* [Exercise aim]:
Return every record below exactly as given, images excluded.

* [Records from a dataset]:
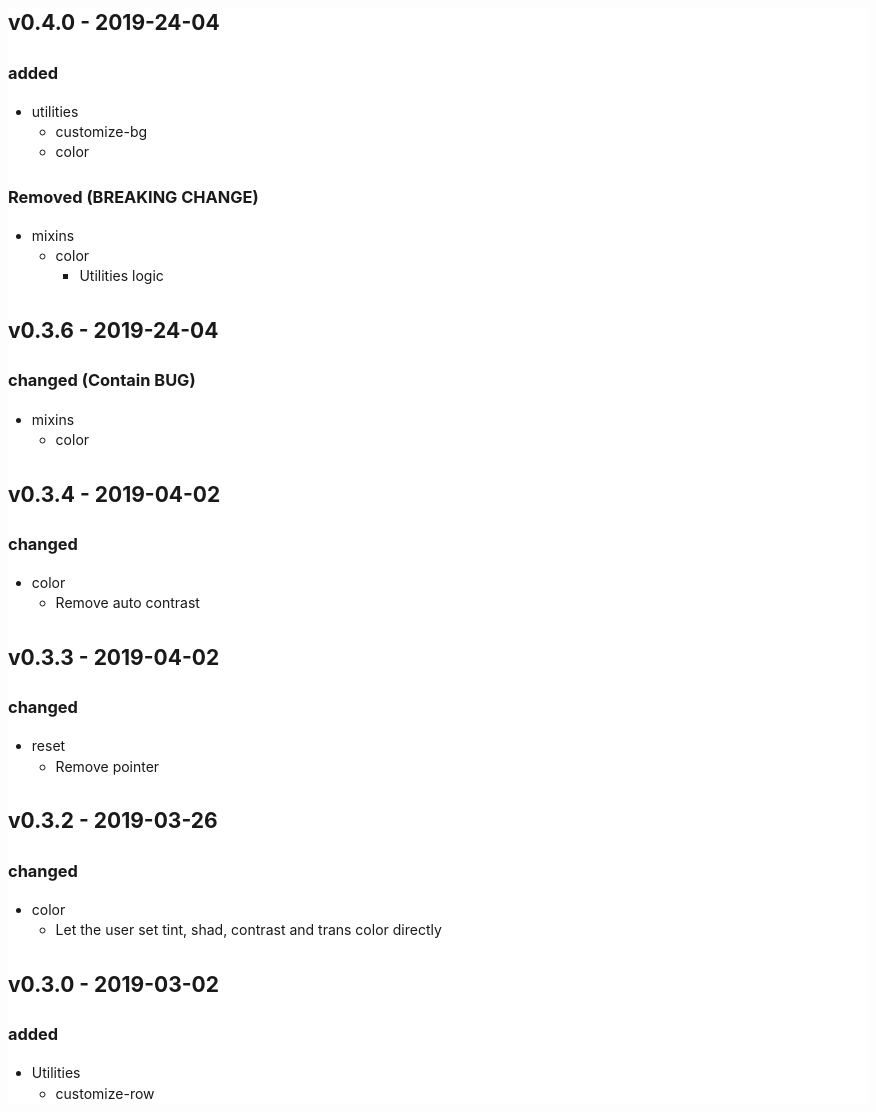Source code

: ## v0.4.0 - 2019-24-04

### added

 - utilities
   - customize-bg
   - color

### Removed (BREAKING CHANGE)

 - mixins
   - color
     - Utilities logic

## v0.3.6 - 2019-24-04

### changed (Contain BUG)
  - mixins
    - color

## v0.3.4 - 2019-04-02

### changed

 - color
   - Remove auto contrast

## v0.3.3 - 2019-04-02

### changed

 - reset
   - Remove pointer

## v0.3.2 - 2019-03-26

### changed

- color
  - Let the user set tint, shad, contrast and trans color directly

## v0.3.0 - 2019-03-02

### added

- Utilities
  - customize-row
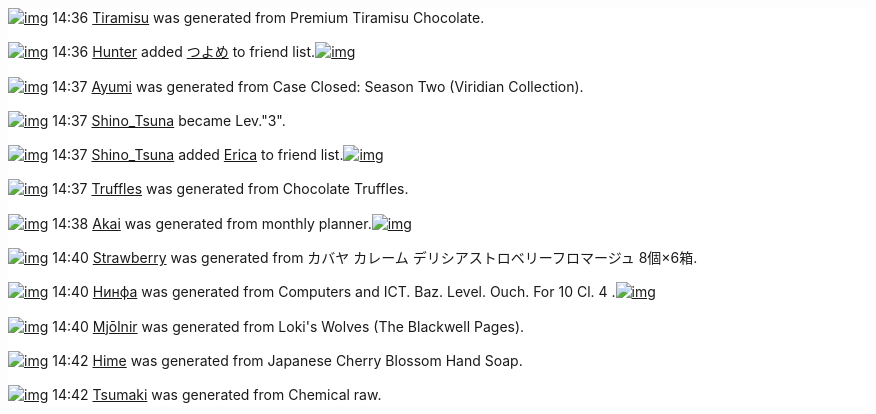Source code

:[![img](http://kacdn04.appspot.com/6650316892143616/cf2b.png)](http://www.barcodekanojo.com/kanojo/2825185/Tiramisu) 14:36 [Tiramisu](http://www.barcodekanojo.com/kanojo/2825185/Tiramisu) was generated from Premium Tiramisu Chocolate.

[![img](http://kacdn05.appspot.com/6481621045739520/a420.jpg)](http://www.barcodekanojo.com/user/398929/Hunter) 14:36 [Hunter](http://www.barcodekanojo.com/user/398929/Hunter) added [つよめ](http://www.barcodekanojo.com/kanojo/2825181/%E3%81%A4%E3%82%88%E3%82%81) to friend list.[![img](http://kacdn01.appspot.com/5332664680710144/e8fb.png)](http://www.barcodekanojo.com/kanojo/2825181/%E3%81%A4%E3%82%88%E3%82%81)

[![img](http://kacdn02.appspot.com/4859995476721664/fb8e.png)](http://www.barcodekanojo.com/kanojo/2825186/Ayumi) 14:37 [Ayumi](http://www.barcodekanojo.com/kanojo/2825186/Ayumi) was generated from Case Closed: Season Two (Viridian Collection).

[![img](http://kacdn05.appspot.com/6727162447003648/ed5d.jpg)](http://www.barcodekanojo.com/user/439660/Shino_Tsuna) 14:37 [Shino_Tsuna](http://www.barcodekanojo.com/user/439660/Shino_Tsuna) became Lev."3".

[![img](http://kacdn05.appspot.com/6727162447003648/ed5d.jpg)](http://www.barcodekanojo.com/user/439660/Shino_Tsuna) 14:37 [Shino_Tsuna](http://www.barcodekanojo.com/user/439660/Shino_Tsuna) added [Erica](http://www.barcodekanojo.com/kanojo/1851914/Erica) to friend list.[![img](http://kacdn03.appspot.com/5869277357801472/4bd0.png)](http://www.barcodekanojo.com/kanojo/1851914/Erica)

[![img](http://kacdn05.appspot.com/5809749647949824/73db.png)](http://www.barcodekanojo.com/kanojo/2825187/Truffles) 14:37 [Truffles](http://www.barcodekanojo.com/kanojo/2825187/Truffles) was generated from Chocolate Truffles.

[![img](http://kacdn09.appspot.com/6474262961455104/a8db.png)](http://www.barcodekanojo.com/kanojo/2825188/Akai) 14:38 [Akai](http://www.barcodekanojo.com/kanojo/2825188/Akai) was generated from monthly planner.[![img](http://kacdn02.appspot.com/4693806012170240/c774.jpg)](http://www.barcodekanojo.com/product_images/barcode/5409618/1393565830/50x50xmonthly,P20planner.jpg,qw=88,ah=88.pagespeed.ic.x3QaFe9AU_.jpg)

[![img](http://kacdn10.appspot.com/4550120565637120/ae29.png)](http://www.barcodekanojo.com/kanojo/2825189/Strawberry) 14:40 [Strawberry](http://www.barcodekanojo.com/kanojo/2825189/Strawberry) was generated from カバヤ カレーム デリシアストロベリーフロマージュ 8個×6箱.

[![img](http://kacdn05.appspot.com/5634301307650048/3f39.png)](http://www.barcodekanojo.com/kanojo/2825190/%D0%9D%D0%B8%D0%BD%D1%84%D0%B0) 14:40 [Нинфа](http://www.barcodekanojo.com/kanojo/2825190/%D0%9D%D0%B8%D0%BD%D1%84%D0%B0) was generated from Computers and ICT. Baz. Level. Ouch. For 10 Cl. 4 .[![img](http://kacdn05.appspot.com/5680724266975232/c81d.jpg)](http://www.barcodekanojo.com/product_images/barcode/5409620/1393565979/50x50xComputers,P20and,P20ICT.,P20Baz.,P20Level.,P20Ouch.,P20For,P2010,P20Cl.,P204,P20.jpg,qw=88,ah=88.pagespeed.ic.yB3eYla6jL.jpg)

[![img](http://kacdn06.appspot.com/5670158647427072/e394.png)](http://www.barcodekanojo.com/kanojo/2825191/Mj%C5%8Dlnir) 14:40 [Mjōlnir](http://www.barcodekanojo.com/kanojo/2825191/Mj%C5%8Dlnir) was generated from Loki's Wolves (The Blackwell Pages).

[![img](http://kacdn03.appspot.com/6069293716340736/8be5.png)](http://www.barcodekanojo.com/kanojo/2825192/Hime) 14:42 [Hime](http://www.barcodekanojo.com/kanojo/2825192/Hime) was generated from Japanese Cherry Blossom Hand Soap.

[![img](http://img607.imageshack.us/img607/3731/7ir5.png)](http://www.barcodekanojo.com/kanojo/2825193/Tsumaki) 14:42 [Tsumaki](http://www.barcodekanojo.com/kanojo/2825193/Tsumaki) was generated from Chemical raw.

* [Answer space]:
Source code

: ## v0.4.0 - 2019-24-04

### added

 - utilities
   - customize-bg
   - color

### Removed (BREAKING CHANGE)

 - mixins
   - color
     - Utilities logic

## v0.3.6 - 2019-24-04

### changed (Contain BUG)
  - mixins
    - color

## v0.3.4 - 2019-04-02

### changed

 - color
   - Remove auto contrast

## v0.3.3 - 2019-04-02

### changed

 - reset
   - Remove pointer

## v0.3.2 - 2019-03-26

### changed

- color
  - Let the user set tint, shad, contrast and trans color directly

## v0.3.0 - 2019-03-02

### added

- Utilities
  - customize-row
Source code

:[![img](http://kacdn04.appspot.com/6650316892143616/cf2b.png)](http://www.barcodekanojo.com/kanojo/2825185/Tiramisu) 14:36 [Tiramisu](http://www.barcodekanojo.com/kanojo/2825185/Tiramisu) was generated from Premium Tiramisu Chocolate.

[![img](http://kacdn05.appspot.com/6481621045739520/a420.jpg)](http://www.barcodekanojo.com/user/398929/Hunter) 14:36 [Hunter](http://www.barcodekanojo.com/user/398929/Hunter) added [つよめ](http://www.barcodekanojo.com/kanojo/2825181/%E3%81%A4%E3%82%88%E3%82%81) to friend list.[![img](http://kacdn01.appspot.com/5332664680710144/e8fb.png)](http://www.barcodekanojo.com/kanojo/2825181/%E3%81%A4%E3%82%88%E3%82%81)

[![img](http://kacdn02.appspot.com/4859995476721664/fb8e.png)](http://www.barcodekanojo.com/kanojo/2825186/Ayumi) 14:37 [Ayumi](http://www.barcodekanojo.com/kanojo/2825186/Ayumi) was generated from Case Closed: Season Two (Viridian Collection).

[![img](http://kacdn05.appspot.com/6727162447003648/ed5d.jpg)](http://www.barcodekanojo.com/user/439660/Shino_Tsuna) 14:37 [Shino_Tsuna](http://www.barcodekanojo.com/user/439660/Shino_Tsuna) became Lev."3".

[![img](http://kacdn05.appspot.com/6727162447003648/ed5d.jpg)](http://www.barcodekanojo.com/user/439660/Shino_Tsuna) 14:37 [Shino_Tsuna](http://www.barcodekanojo.com/user/439660/Shino_Tsuna) added [Erica](http://www.barcodekanojo.com/kanojo/1851914/Erica) to friend list.[![img](http://kacdn03.appspot.com/5869277357801472/4bd0.png)](http://www.barcodekanojo.com/kanojo/1851914/Erica)

[![img](http://kacdn05.appspot.com/5809749647949824/73db.png)](http://www.barcodekanojo.com/kanojo/2825187/Truffles) 14:37 [Truffles](http://www.barcodekanojo.com/kanojo/2825187/Truffles) was generated from Chocolate Truffles.

[![img](http://kacdn09.appspot.com/6474262961455104/a8db.png)](http://www.barcodekanojo.com/kanojo/2825188/Akai) 14:38 [Akai](http://www.barcodekanojo.com/kanojo/2825188/Akai) was generated from monthly planner.[![img](http://kacdn02.appspot.com/4693806012170240/c774.jpg)](http://www.barcodekanojo.com/product_images/barcode/5409618/1393565830/50x50xmonthly,P20planner.jpg,qw=88,ah=88.pagespeed.ic.x3QaFe9AU_.jpg)

[![img](http://kacdn10.appspot.com/4550120565637120/ae29.png)](http://www.barcodekanojo.com/kanojo/2825189/Strawberry) 14:40 [Strawberry](http://www.barcodekanojo.com/kanojo/2825189/Strawberry) was generated from カバヤ カレーム デリシアストロベリーフロマージュ 8個×6箱.

[![img](http://kacdn05.appspot.com/5634301307650048/3f39.png)](http://www.barcodekanojo.com/kanojo/2825190/%D0%9D%D0%B8%D0%BD%D1%84%D0%B0) 14:40 [Нинфа](http://www.barcodekanojo.com/kanojo/2825190/%D0%9D%D0%B8%D0%BD%D1%84%D0%B0) was generated from Computers and ICT. Baz. Level. Ouch. For 10 Cl. 4 .[![img](http://kacdn05.appspot.com/5680724266975232/c81d.jpg)](http://www.barcodekanojo.com/product_images/barcode/5409620/1393565979/50x50xComputers,P20and,P20ICT.,P20Baz.,P20Level.,P20Ouch.,P20For,P2010,P20Cl.,P204,P20.jpg,qw=88,ah=88.pagespeed.ic.yB3eYla6jL.jpg)

[![img](http://kacdn06.appspot.com/5670158647427072/e394.png)](http://www.barcodekanojo.com/kanojo/2825191/Mj%C5%8Dlnir) 14:40 [Mjōlnir](http://www.barcodekanojo.com/kanojo/2825191/Mj%C5%8Dlnir) was generated from Loki's Wolves (The Blackwell Pages).

[![img](http://kacdn03.appspot.com/6069293716340736/8be5.png)](http://www.barcodekanojo.com/kanojo/2825192/Hime) 14:42 [Hime](http://www.barcodekanojo.com/kanojo/2825192/Hime) was generated from Japanese Cherry Blossom Hand Soap.

[![img](http://img607.imageshack.us/img607/3731/7ir5.png)](http://www.barcodekanojo.com/kanojo/2825193/Tsumaki) 14:42 [Tsumaki](http://www.barcodekanojo.com/kanojo/2825193/Tsumaki) was generated from Chemical raw.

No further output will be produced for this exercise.